= WORK TASK 1 =
Transcribe the forum thread below from "Club lol ->" up to and including "(Jan 13, 2018)".
= WORK TASK 2 =
Answer these questions using the forum thread below.
(a) In the proposed idea, how many floors does the Nook's Homes furniture store have?
(b) What does Club lol upgrade to once enough records from K.K. have been collected?
(c) According to the quoted post from Chewy.7204, what does the Switch not have?

= SOURCE DOCUMENT =
◇ ◇ ◇ ◇ ◇

Different sections of town (kind of like Pocket Camp) one where the villagers live in, a beach, a city, the new area (new place introduced orchard maybe?), the campground, river area, quarry, island

Villager hotel 
Where you get to decorate each room acording to your preferance. Other mayor's can come and stay for a few days and hang out. Acasionally villagers will come here then you can ask them to move in

More shops or more inventory in shops
Ideas
Nook's homes is now a furniture store has 3 floors first and second are filled with 1 complete set of furniture (you must buy full set)
Third floor is where offices are and hha desk (basically new leaf nook's homes)

Timmy and Tommy own the new and improved Nookling Emporium they will continue to add more floors to the department store ending with a mall. Timmy and Tommy will both close their floor once a week to go and work at another shop to learn tricks of the trade

Club lol -> Shrunk funk theater
After you have collected enough records from K.K. Club lol will upgrade to Shrunk funk theater with a gift shop selling exclusive K.K. songs and items also the brand new K.K. series of furniture.

Ok motors: pocket camp ok motors


----------



## PrincessBetter (Jan 13, 2018)

Chewy.7204 said:


> I thought of somethings! What if you are still able to costomize your character with the menu BUT there are deluxe haircuts that to still have to go to Harriet for. For example a two tone color, hair extensions, etc. (I don't want Harriet replaced by a something like a menu)
> 
> One downside: switch has no camera, no camera=no qr code reader no qr code reader= bad pattern makers are out of luck
> (Although they could make another thing like that hhn for patterns)
> ...



The switch HAS NO CAMERA??

- - - Post Merge - - -



Chewy.7204 said:


> I thought of somethings! What if you are still able to costomize your character with the menu BUT there are deluxe haircuts that to still have to go to Harriet for. For example a two tone color, hair extensions, etc. (I don't want Harriet replaced by a something like a menu)
> 
> One downside: switch has no camera, no camera=no qr code reader no qr code reader= bad pattern makers are out of luck
> (Although they could make another thing like that hhn for patterns)
> ...



The switch HAS NO CAMERA??


----------



## John Wick (Jan 14, 2018)

Jumping the gun. 
I doubt they'll make an AC for a couple of years.


----------



## Freddie (Jan 14, 2018)

Oh I hope they make one because then i would have more of a reason to buy the switch


----------



## John Wick (Jan 14, 2018)

Takashi said:


> Oh I hope they make one because then i would have more of a reason to buy the switch



It's the only reason I'd buy one.


----------



## Mink777 (Jan 17, 2018)

If it isn't announced at e3 or earlier then I am done with Nintendo and their cheap laziness. Cut the amiibo too. That ruins the game.


----------



## RoRoShell (Jan 20, 2018)

◇ ◇ ◇ ◇ ◇

= COLLECTED DATA =
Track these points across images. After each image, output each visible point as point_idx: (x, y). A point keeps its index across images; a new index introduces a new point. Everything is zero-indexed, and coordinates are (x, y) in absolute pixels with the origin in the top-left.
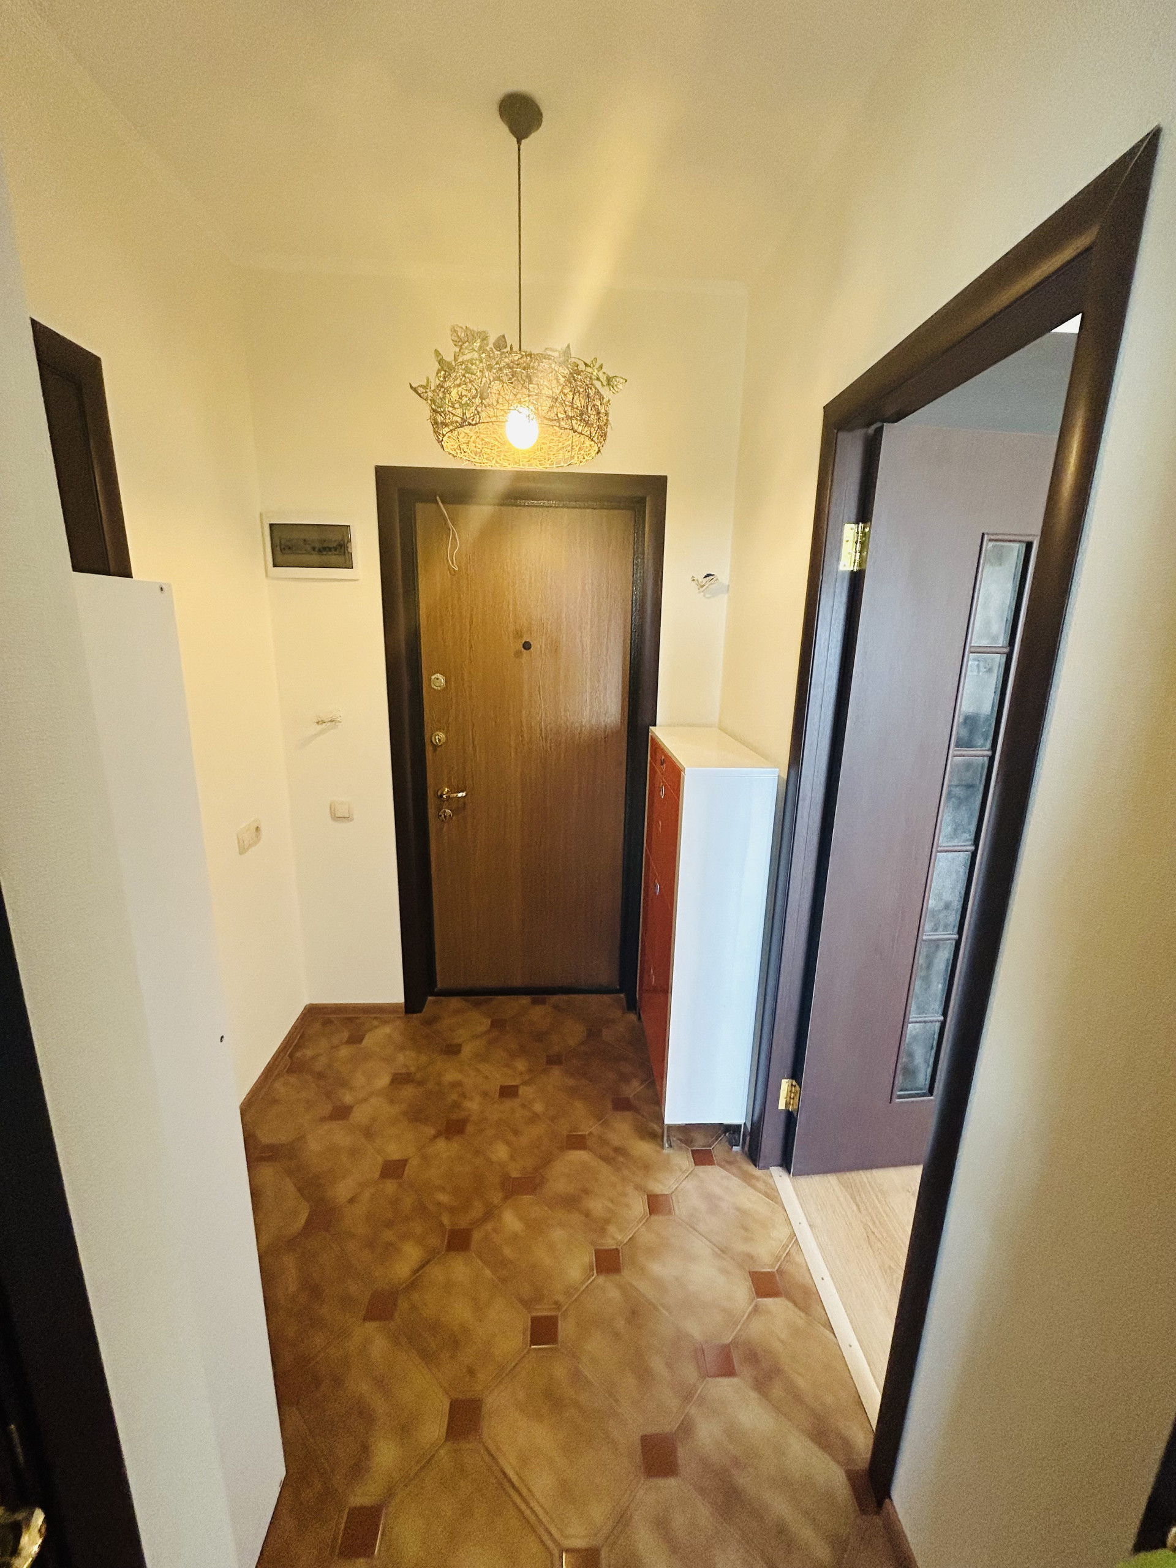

◇ ◇ ◇ ◇ ◇

= ANSWER 1 =
Club lol -> Shrunk funk theater
After you have collected enough records from K.K. Club lol will upgrade to Shrunk funk theater with a gift shop selling exclusive K.K. songs and items also the brand new K.K. series of furniture.

Ok motors: pocket camp ok motors


----------



## PrincessBetter (Jan 13, 2018)

= ANSWER 2 =
(a) Three floors.
(b) Shrunk funk theater.
(c) A camera.